© JUNGE FREIHEIT Verlag GmbH & Co.  www.jungefreiheit.de  49/13 / 29. November 2013

Gerald Hörhan. Der berüchtigte Investmentpunk hat wieder zugeschlagen
Brecht die Regeln!
Ronald Gläser

Der Anpassungsdruck unserer Zeit kann einem mächtig auf den Senkel gehen. Gerald Hörhan prangert ihn als „das Kontrollsystem“ an. Es bestehe aus Schildern und Pfeilen, die uns den Weg zeigen. Wenn wir folgen, werden wir zu Systemtrotteln.

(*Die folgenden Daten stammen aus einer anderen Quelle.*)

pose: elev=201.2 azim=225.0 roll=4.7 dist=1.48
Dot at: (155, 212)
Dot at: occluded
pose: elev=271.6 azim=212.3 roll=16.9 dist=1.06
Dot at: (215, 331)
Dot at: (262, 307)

Der erfolgreiche Manager, Investor und Publizist mit den hochgegelten Haaren und der Punker-Kluft hat wieder zugeschlagen und ein schlaues Buch geschrieben, das das Zeug zum Verkaufsschlager hat. Er erklärt darin, „warum die Weicheier Karriere machen und wie ihr es trotzdem schafft“, so der Untertitel des eben erschienenen „Null-Bock-Komplott“. Die „Weicheier“, das sind für Hörhan jene Systemtrottel, die nicht selbst denken und nur versuchen, alles im Sinne des Systems richtig zu machen. Sie sind wie gemacht für einen Job in einem Großkonzern oder bei einer Behörde, wo alles geregelt ist.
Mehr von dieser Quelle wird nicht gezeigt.